▸ What the exercise asks
Beneath this line are entries. Copy the range from the line with "- 👀 I’m interested in ..." to the line with "- Hacemos clic", ends included, exactly; leave pictures out.

▸ The data

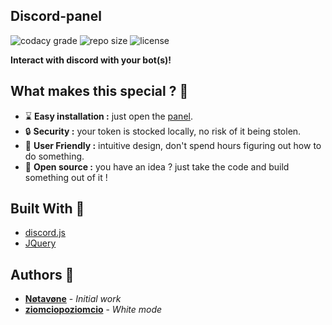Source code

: ## Discord-panel
![codacy grade](https://img.shields.io/codacy/grade/d499e4a1863349ffb7366f6b9970082f.svg?style=for-the-badge)
![repo size](https://img.shields.io/github/repo-size/Notavone/discord-panel.svg?style=for-the-badge)
![license](https://img.shields.io/github/license/Notavone/discord-panel.svg?style=for-the-badge)

**Interact with discord with your bot(s)!**

## What makes this special ? 💎

*   ⌛ **Easy installation :** just open the [panel](../index.html).
*   🔒 **Security :** your token is stocked locally, no risk of it being stolen.
*   📌 **User Friendly :** intuitive design, don't spend hours figuring out how to do something.
*   👀 **Open source :** you have an idea ? just take the code and build something out of it !

## Built With 🔧

*   [discord.js](https://github.com/discordjs/discord.js/blob/webpack/discord.11.4.2.js)
*   [JQuery](https://jquery.com/)

## Authors 📝

*   **[Nøtavøne](https://github.com/notavone)** - *Initial work*
*   **[ziomciopoziomcio](https://github.com/ziomciopoziomcio)** - *White mode*
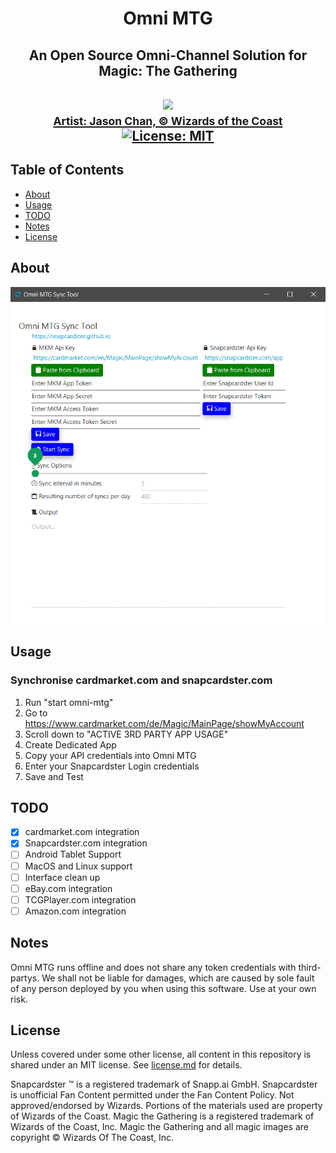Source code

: <p>
    <h1 align="center">
            Omni MTG
    </h1>
    <h2 align="center">
     An Open Source Omni-Channel Solution for Magic: The Gathering
    <h2>
</p>


<p align="center">
    <a href="http://gatherer.wizards.com/Pages/Card/Details.aspx?multiverseid=288937">
        <img src="https://227rsi2stdr53e3wto2skssd7xe-wpengine.netdna-ssl.com/wp-content/uploads/2014/08/ominscience-730x280.png"><br>
      <small>Artist: Jason Chan, © Wizards of the Coast</small>
    </a>
    <br>
    <a href="./license.md">
        <img src="https://img.shields.io/badge/License-MIT-lightgrey.svg" alt="License: MIT">
    </a>
</p>

## Table of Contents

<ul>
  <li><a href="#about">About</a></li>
  <li><a href="#usage">Usage</a></li>
  <li><a href="#notes">TODO</a></li>
  <li><a href="#notes">Notes</a></li>
  <li><a href="#license">License</a></li>
</ul>

## About

![example](screenshot.png "Example")

## Usage


### Synchronise cardmarket.com and snapcardster.com

1. Run "start omni-mtg" 
2. Go to https://www.cardmarket.com/de/Magic/MainPage/showMyAccount
3. Scroll down to "ACTIVE 3RD PARTY APP USAGE"
4. Create Dedicated App
5. Copy your API credentials into Omni MTG
6. Enter your Snapcardster Login credentials
7. Save and Test

## TODO

- [x] cardmarket.com integration
- [x] Snapcardster.com integration
- [ ] Android Tablet Support
- [ ] MacOS and Linux support
- [ ] Interface clean up
- [ ] eBay.com integration
- [ ] TCGPlayer.com integration
- [ ] Amazon.com integration

## Notes

Omni MTG runs offline and does not share any token credentials with third-partys. We shall not be liable for damages, which are caused by sole fault of any person deployed by you when using this software. Use at your own risk. 

## License

Unless covered under some other license, all content in this repository is shared under an MIT license. See [license.md](./license.md) for details.

Snapcardster ™ is a registered trademark of Snapp.ai GmbH. Snapcardster is unofficial Fan Content permitted under the Fan Content Policy. Not approved/endorsed by Wizards. Portions of the materials used are property of Wizards of the Coast. Magic the Gathering is a registered trademark of Wizards of the Coast, Inc. Magic the Gathering and all magic images are copyright © Wizards Of The Coast, Inc.



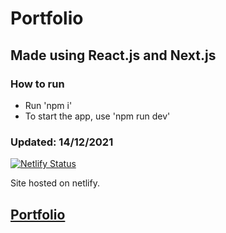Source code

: # Portfolio 
## Made using React.js and Next.js
### How to run
- Run 'npm i'
- To start the app, use 'npm run dev'

### Updated: 14/12/2021  
[![Netlify Status](https://api.netlify.com/api/v1/badges/e42a2829-2624-40b1-bd2a-d4930b36b0dc/deploy-status)](https://app.netlify.com/sites/alensudec/deploys)  


Site hosted on netlify. 
## [Portfolio](http://alensudec.netlify.app)
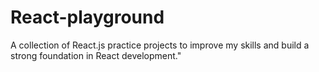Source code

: # React-playground
A collection of React.js practice projects to improve my skills and build a strong foundation in React development."
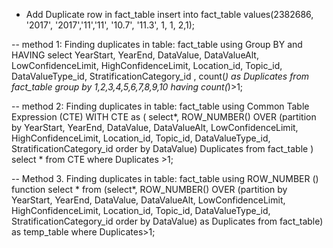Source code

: - Add Duplicate row in fact_table
insert into fact_table
           values(2382686, '2017', '2017','11','11', '10.7', '11.3', 1, 1, 2,1);

-- method 1: Finding duplicates in table: fact_table using Group BY and HAVING 
select YearStart, YearEnd, DataValue, DataValueAlt, LowConfidenceLimit, HighConfidenceLimit, Location_id,
	   Topic_id, DataValueType_id, StratificationCategory_id , count(*) as Duplicates
from fact_table
group by 1,2,3,4,5,6,7,8,9,10
having count(*)>1;

-- method 2: Finding duplicates in table: fact_table using Common Table Expression (CTE)
WITH CTE as
(
select*, ROW_NUMBER() OVER (partition by YearStart, YearEnd, DataValue, DataValueAlt, LowConfidenceLimit,
										 HighConfidenceLimit, Location_id, Topic_id, DataValueType_id, 
                                         StratificationCategory_id order by DataValue) Duplicates
from fact_table
) 
select * from CTE
where Duplicates >1;

-- Method 3. Finding duplicates in table: fact_table using ROW_NUMBER () function
select * from (select*, ROW_NUMBER() OVER (partition by YearStart, YearEnd, DataValue, DataValueAlt, LowConfidenceLimit, 
                                                        HighConfidenceLimit, Location_id, Topic_id, DataValueType_id,
                                                        StratificationCategory_id order by DataValue) as Duplicates
from fact_table) as temp_table
where Duplicates>1;
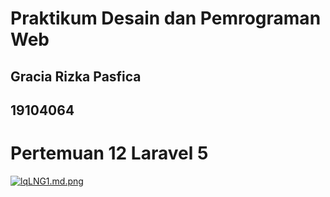 # Praktikum Desain dan Pemrograman Web

## Gracia Rizka Pasfica

## 19104064

# Pertemuan 12 Laravel 5
[![lqLNG1.md.png](https://iili.io/lqLNG1.md.png)](https://freeimage.host/i/lqLNG1)

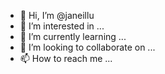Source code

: - 👋 Hi, I’m @janeillu
- 👀 I’m interested in ...
- 🌱 I’m currently learning ...
- 💞️ I’m looking to collaborate on ...
- 📫 How to reach me ...

<!---
janeillu/janeillu is a ✨ special ✨ repository because its `README.md` (this file) appears on your GitHub profile.
You can click the Preview link to take a look at your changes.
--->
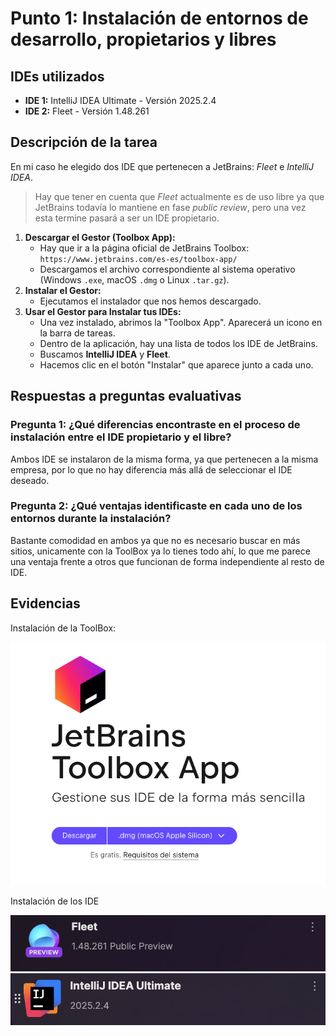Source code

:# Punto 1: Instalación de entornos de desarrollo, propietarios y libres

## IDEs utilizados
- **IDE 1:** IntelliJ IDEA Ultimate - Versión 2025.2.4
- **IDE 2:** Fleet - Versión 1.48.261

## Descripción de la tarea
En mi caso he elegido dos IDE que pertenecen a JetBrains: *Fleet* e *IntelliJ IDEA*.

> Hay que tener en cuenta que *Fleet* actualmente es de uso libre ya que JetBrains todavía lo mantiene en fase *public review*, pero una vez esta termine pasará a ser un IDE propietario. 

1. **Descargar el Gestor (Toolbox App):**
    - Hay que ir a la página oficial de JetBrains Toolbox: `https://www.jetbrains.com/es-es/toolbox-app/`
    - Descargamos el archivo correspondiente al sistema operativo (Windows `.exe`, macOS `.dmg` o Linux `.tar.gz`).
2. **Instalar el Gestor:**
    - Ejecutamos el instalador que nos hemos descargado.
3. **Usar el Gestor para Instalar tus IDEs:**
    - Una vez instalado, abrimos la "Toolbox App". Aparecerá un icono en la barra de tareas.
    - Dentro de la aplicación, hay una lista de todos los IDE de JetBrains.
    - Buscamos **IntelliJ IDEA** y **Fleet**.
    - Hacemos clic en el botón "Instalar" que aparece junto a cada uno.

## Respuestas a preguntas evaluativas

### Pregunta 1: ¿Qué diferencias encontraste en el proceso de instalación entre el IDE propietario y el libre?

Ambos IDE se instalaron de la misma forma, ya que pertenecen a la misma empresa, por lo que no hay diferencia más allá de seleccionar el IDE deseado.

### Pregunta 2: ¿Qué ventajas identificaste en cada uno de los entornos durante la instalación?

Bastante comodidad en ambos ya que no es necesario buscar en más sitios, unicamente con la ToolBox ya lo tienes todo ahí, lo que me parece una ventaja frente a otros que funcionan de forma independiente al resto de IDE.

## Evidencias

Instalación de la ToolBox:

![Instalación de la ToolBox](https://github.com/IES-Rafael-Alberti/2526-u2-2-1-ides-g1_-adjunte_aqui_el_nombre_del_equipo/blob/main/entregas_individuales/AGC/capturas/descarga%20toolbox.png)

Instalación de los IDE 

![Instalación Fleet](https://github.com/IES-Rafael-Alberti/2526-u2-2-1-ides-g1_-adjunte_aqui_el_nombre_del_equipo/blob/main/entregas_individuales/AGC/capturas/descarga%20fleet.png)
![Instalación FleeIntelliJ IDEA](https://github.com/IES-Rafael-Alberti/2526-u2-2-1-ides-g1_-adjunte_aqui_el_nombre_del_equipo/blob/main/entregas_individuales/AGC/capturas/descarga%20idea.png)
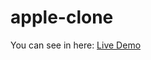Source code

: # apple-clone

You can see in here: <a href="https://apple-clone-brm.netlify.app/" target="_blank">Live Demo</a>
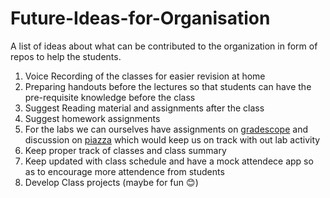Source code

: # Future-Ideas-for-Organisation
A list of ideas about what can be contributed to the organization in form of repos to help the students.
<p>
<ol>
<li>Voice Recording of the classes for easier revision at home
<li>Preparing handouts before the lectures so that students can have the pre-requisite knowledge before the class
<li>Suggest Reading material and assignments after the class
<li>Suggest homework assignments
<li>For the labs we can ourselves have assignments on <a href="https://www.gradescope.com/">gradescope</a> and discussion on <a href="https://piazza.com/">piazza</a> which would keep us on track with out lab activity
<li>Keep proper track of classes and class summary
<li>Keep updated with class schedule and have a mock attendece app so as to encourage more attendence from students
<li>Develop Class projects (maybe for fun 😊)
</ol>
</p>
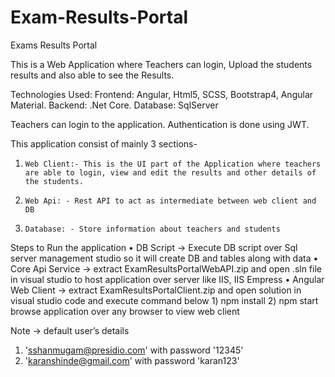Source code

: # Exam-Results-Portal
Exams Results Portal
 
This is a Web Application where Teachers can login, Upload the students results and also able to see the Results.
 
Technologies Used:
Frontend:     Angular, Html5, SCSS, Bootstrap4, Angular Material.
Backend:      .Net Core.
Database:     SqlServer
 
Teachers can login to the application.
Authentication is done using JWT.
 
This application consist of mainly 3 sections-
 
1.     Web Client:- This is the UI part of the Application where teachers are able to login, view and edit the results and other details of the students.
 
2.     Web Api: - Rest API to act as intermediate between web client and DB
 
3.     Database: - Store information about teachers and students

Steps to Run the application
•	DB Script -> Execute DB script over Sql server management studio so it will create DB and tables along with data
•	Core Api Service -> extract ExamResultsPortalWebAPI.zip and open .sln file in visual studio to host application over server like IIS, IIS Empress
•	Angular Web Client -> extract ExamResultsPortalClient.zip and open solution in visual studio code and execute command below 
		1) npm install
		2) npm start
browse application over any browser to view web client

Note -> default user’s details
1) 'sshanmugam@presidio.com' with password '12345'
2) 'karanshinde@gmail.com' with password 'karan123'
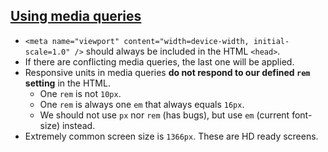 ## [Using media queries](https://developer.mozilla.org/en-US/docs/Web/CSS/CSS_media_queries/Using_media_queries)

- `<meta name="viewport" content="width=device-width, initial-scale=1.0" />` should always be included in the HTML `<head>`.
- If there are conflicting media queries, the last one will be applied.
- Responsive units in media queries **do not respond to our defined `rem` setting** in the HTML.
  - One `rem` is not `10px`.
  - One `rem` is always one `em` that always equals `16px`.
  - We should not use `px` nor `rem` (has bugs), but use `em` (current font-size) instead.
- Extremely common screen size is `1366px`. These are HD ready screens.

▸ Result
- 👀 I’m interested in ...
- 🌱 I’m currently learning ...
- 💞️ I’m looking to collaborate on ...
- 📫 How to reach me ...

<!---
janeillu/janeillu is a ✨ special ✨ repository because its `README.md` (this file) appears on your GitHub profile.
You can click the Preview link to take a look at your changes.
--->
Source code

:# Punto 1: Instalación de entornos de desarrollo, propietarios y libres

## IDEs utilizados
- **IDE 1:** IntelliJ IDEA Ultimate - Versión 2025.2.4
- **IDE 2:** Fleet - Versión 1.48.261

## Descripción de la tarea
En mi caso he elegido dos IDE que pertenecen a JetBrains: *Fleet* e *IntelliJ IDEA*.

> Hay que tener en cuenta que *Fleet* actualmente es de uso libre ya que JetBrains todavía lo mantiene en fase *public review*, pero una vez esta termine pasará a ser un IDE propietario. 

1. **Descargar el Gestor (Toolbox App):**
    - Hay que ir a la página oficial de JetBrains Toolbox: `https://www.jetbrains.com/es-es/toolbox-app/`
    - Descargamos el archivo correspondiente al sistema operativo (Windows `.exe`, macOS `.dmg` o Linux `.tar.gz`).
2. **Instalar el Gestor:**
    - Ejecutamos el instalador que nos hemos descargado.
3. **Usar el Gestor para Instalar tus IDEs:**
    - Una vez instalado, abrimos la "Toolbox App". Aparecerá un icono en la barra de tareas.
    - Dentro de la aplicación, hay una lista de todos los IDE de JetBrains.
    - Buscamos **IntelliJ IDEA** y **Fleet**.
    - Hacemos clic en el botón "Instalar" que aparece junto a cada uno.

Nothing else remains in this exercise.